At least BBGG has the sense to be somber about it on the chopping block. In the interview, it’s another story. BBGG thinks he’s hot shit, saying they’re “flawless”. Um, no. You’re not flawless. You lost ONE POUND between you in one week on a weight loss show. That’s a pretty crappy showing, and you should be embarrassed. But, that’s the rum talking so I’ll stop there. (Seriously, LAST NERVE.)
Oh wait, it’s confessional cam! And it’s Penguin Tat, off to one side. Why? Oh, because Stephanie’s going to come in, too. And Penguin Tat’s gonna man up and tell her how he feels. He says that he has a crush on her, and he hands her a single tulip, ostensibly from Goody Mo’s vase. Stephanie giggles and smiles. And that’s that. I presume we’ll see more of this next week.

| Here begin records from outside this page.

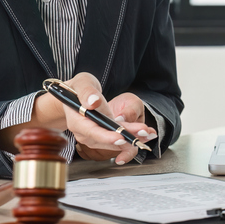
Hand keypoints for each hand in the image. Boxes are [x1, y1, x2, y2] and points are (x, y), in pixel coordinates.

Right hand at [36, 74, 155, 164]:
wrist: (77, 96)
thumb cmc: (78, 88)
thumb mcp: (82, 83)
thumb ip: (86, 91)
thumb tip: (93, 102)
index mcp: (76, 120)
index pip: (91, 131)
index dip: (106, 136)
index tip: (120, 137)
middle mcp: (84, 132)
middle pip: (106, 139)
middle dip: (125, 137)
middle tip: (143, 133)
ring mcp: (94, 136)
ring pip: (113, 141)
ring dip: (131, 138)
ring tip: (148, 132)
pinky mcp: (104, 135)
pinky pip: (117, 138)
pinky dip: (131, 136)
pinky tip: (145, 133)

So, what’s next week? Looks like there are some football field drills and a gigantic puzzle. Pescis grouse at each other about it, but that’s par for the course. Everyone who didn’t get immunity last week is crying into their cornflakes about how shitty it is that the Bouncers withheld on them. BBGG goes to the Pescis and offers to switch alliances. BBGG looks so proud of himself. He better work out some more, or this will (hopefully) be the last week see of his big ol’ teeth.